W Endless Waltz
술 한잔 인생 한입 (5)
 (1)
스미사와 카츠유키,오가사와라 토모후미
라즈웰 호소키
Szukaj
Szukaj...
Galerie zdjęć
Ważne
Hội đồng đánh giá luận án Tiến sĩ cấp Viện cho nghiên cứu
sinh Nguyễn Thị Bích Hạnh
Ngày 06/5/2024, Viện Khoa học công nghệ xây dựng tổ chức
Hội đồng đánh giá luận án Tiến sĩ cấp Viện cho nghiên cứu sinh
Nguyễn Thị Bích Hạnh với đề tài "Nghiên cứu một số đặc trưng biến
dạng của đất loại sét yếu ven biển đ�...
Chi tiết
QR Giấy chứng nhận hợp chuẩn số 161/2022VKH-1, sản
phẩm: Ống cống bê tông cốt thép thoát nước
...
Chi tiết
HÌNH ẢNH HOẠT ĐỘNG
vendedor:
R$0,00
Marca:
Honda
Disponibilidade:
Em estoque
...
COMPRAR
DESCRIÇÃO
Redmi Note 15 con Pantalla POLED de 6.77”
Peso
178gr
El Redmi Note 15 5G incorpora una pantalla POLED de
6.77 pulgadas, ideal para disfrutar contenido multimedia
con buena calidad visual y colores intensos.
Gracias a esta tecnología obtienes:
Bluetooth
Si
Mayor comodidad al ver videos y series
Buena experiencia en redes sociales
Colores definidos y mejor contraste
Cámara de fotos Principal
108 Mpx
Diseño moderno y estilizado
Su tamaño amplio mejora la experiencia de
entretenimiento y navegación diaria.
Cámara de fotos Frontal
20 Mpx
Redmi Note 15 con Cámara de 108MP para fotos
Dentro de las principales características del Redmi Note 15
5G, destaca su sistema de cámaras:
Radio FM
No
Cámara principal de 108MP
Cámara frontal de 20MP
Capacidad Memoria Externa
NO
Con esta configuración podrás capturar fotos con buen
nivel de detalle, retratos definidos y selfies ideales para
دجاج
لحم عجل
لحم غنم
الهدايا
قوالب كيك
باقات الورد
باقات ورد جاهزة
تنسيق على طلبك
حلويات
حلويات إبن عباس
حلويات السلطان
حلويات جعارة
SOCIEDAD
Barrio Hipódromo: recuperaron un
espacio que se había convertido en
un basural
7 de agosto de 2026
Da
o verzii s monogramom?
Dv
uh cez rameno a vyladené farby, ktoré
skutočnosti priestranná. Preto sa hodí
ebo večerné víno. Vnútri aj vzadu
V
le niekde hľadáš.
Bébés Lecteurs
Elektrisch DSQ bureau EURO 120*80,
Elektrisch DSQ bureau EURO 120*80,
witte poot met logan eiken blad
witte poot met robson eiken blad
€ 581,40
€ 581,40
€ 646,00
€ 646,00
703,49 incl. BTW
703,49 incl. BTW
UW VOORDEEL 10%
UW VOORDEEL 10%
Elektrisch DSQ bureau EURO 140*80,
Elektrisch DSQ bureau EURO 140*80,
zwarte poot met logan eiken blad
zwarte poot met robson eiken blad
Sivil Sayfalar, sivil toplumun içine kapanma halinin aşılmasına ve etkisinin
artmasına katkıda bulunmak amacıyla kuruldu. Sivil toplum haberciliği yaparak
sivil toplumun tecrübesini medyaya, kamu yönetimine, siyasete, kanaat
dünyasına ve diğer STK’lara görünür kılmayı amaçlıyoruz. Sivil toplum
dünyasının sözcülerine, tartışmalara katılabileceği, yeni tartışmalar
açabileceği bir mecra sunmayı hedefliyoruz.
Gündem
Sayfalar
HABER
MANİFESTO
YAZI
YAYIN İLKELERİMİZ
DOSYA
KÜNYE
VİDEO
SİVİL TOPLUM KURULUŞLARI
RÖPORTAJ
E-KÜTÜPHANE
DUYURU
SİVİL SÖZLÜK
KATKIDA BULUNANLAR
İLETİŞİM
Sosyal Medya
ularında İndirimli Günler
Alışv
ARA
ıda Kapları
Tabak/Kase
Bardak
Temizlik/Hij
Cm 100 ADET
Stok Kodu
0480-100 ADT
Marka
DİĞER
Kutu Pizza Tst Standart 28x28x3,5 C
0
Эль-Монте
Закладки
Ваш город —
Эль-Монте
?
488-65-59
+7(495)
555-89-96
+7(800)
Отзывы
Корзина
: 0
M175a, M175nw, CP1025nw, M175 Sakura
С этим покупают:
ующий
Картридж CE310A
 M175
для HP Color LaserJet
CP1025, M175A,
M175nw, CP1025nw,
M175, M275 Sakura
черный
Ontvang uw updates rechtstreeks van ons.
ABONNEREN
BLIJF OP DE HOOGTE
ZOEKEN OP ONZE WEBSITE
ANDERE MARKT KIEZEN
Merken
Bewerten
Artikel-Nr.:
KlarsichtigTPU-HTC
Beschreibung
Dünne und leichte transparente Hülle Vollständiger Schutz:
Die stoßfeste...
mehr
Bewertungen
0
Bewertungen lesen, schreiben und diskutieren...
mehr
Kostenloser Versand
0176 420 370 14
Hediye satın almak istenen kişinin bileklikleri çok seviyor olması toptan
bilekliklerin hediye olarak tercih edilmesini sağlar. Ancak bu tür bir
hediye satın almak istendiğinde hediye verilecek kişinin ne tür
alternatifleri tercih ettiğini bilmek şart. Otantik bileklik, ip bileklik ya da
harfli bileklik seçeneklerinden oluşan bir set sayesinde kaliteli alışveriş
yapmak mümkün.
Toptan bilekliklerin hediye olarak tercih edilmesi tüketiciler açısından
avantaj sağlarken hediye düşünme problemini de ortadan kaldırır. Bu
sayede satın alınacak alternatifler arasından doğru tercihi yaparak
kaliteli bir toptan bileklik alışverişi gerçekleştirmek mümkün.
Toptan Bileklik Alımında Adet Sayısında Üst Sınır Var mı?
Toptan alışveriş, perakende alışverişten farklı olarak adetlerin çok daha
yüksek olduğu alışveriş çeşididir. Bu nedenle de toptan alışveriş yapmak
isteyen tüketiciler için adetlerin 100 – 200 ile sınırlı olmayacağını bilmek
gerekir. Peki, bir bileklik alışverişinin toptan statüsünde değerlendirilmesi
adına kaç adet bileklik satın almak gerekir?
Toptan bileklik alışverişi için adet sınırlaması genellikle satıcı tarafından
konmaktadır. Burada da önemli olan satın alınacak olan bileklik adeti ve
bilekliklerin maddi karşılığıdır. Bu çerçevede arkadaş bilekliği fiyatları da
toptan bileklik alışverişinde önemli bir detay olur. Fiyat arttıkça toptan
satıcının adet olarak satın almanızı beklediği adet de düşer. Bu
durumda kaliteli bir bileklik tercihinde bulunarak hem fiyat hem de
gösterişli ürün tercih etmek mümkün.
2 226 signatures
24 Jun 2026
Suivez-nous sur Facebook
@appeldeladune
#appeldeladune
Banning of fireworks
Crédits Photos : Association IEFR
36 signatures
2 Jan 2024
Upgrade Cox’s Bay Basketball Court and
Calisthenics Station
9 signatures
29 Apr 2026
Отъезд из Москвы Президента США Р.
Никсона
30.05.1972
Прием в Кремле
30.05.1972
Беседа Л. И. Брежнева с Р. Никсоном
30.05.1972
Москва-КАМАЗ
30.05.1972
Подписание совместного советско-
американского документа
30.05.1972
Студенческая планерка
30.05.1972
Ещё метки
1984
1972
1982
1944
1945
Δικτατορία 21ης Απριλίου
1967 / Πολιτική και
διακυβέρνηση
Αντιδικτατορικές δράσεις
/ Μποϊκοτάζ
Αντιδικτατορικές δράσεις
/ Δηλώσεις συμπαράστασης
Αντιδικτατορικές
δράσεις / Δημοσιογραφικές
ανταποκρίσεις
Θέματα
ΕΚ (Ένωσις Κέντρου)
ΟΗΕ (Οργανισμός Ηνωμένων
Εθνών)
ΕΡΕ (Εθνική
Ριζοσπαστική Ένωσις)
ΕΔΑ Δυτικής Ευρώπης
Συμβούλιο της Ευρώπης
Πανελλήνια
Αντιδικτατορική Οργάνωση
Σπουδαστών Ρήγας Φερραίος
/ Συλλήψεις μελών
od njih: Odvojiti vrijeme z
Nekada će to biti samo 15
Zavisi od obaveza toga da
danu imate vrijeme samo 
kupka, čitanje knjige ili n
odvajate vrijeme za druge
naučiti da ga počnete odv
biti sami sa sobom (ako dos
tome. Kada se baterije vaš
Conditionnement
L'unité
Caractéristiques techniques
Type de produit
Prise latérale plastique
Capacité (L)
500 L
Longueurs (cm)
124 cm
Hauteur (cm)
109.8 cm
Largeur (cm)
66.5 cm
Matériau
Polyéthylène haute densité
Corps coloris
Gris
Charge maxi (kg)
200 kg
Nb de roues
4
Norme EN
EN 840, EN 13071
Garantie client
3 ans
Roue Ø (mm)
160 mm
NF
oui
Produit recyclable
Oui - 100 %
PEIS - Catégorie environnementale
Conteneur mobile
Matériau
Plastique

_ _ _

- **Directive**
All lines of the entries above where "Note" turns up should be reported.

- **Response to this task**
Redmi Note 15 con Pantalla POLED de 6.77”
El Redmi Note 15 5G incorpora una pantalla POLED de
Redmi Note 15 con Cámara de 108MP para fotos
Dentro de las principales características del Redmi Note 15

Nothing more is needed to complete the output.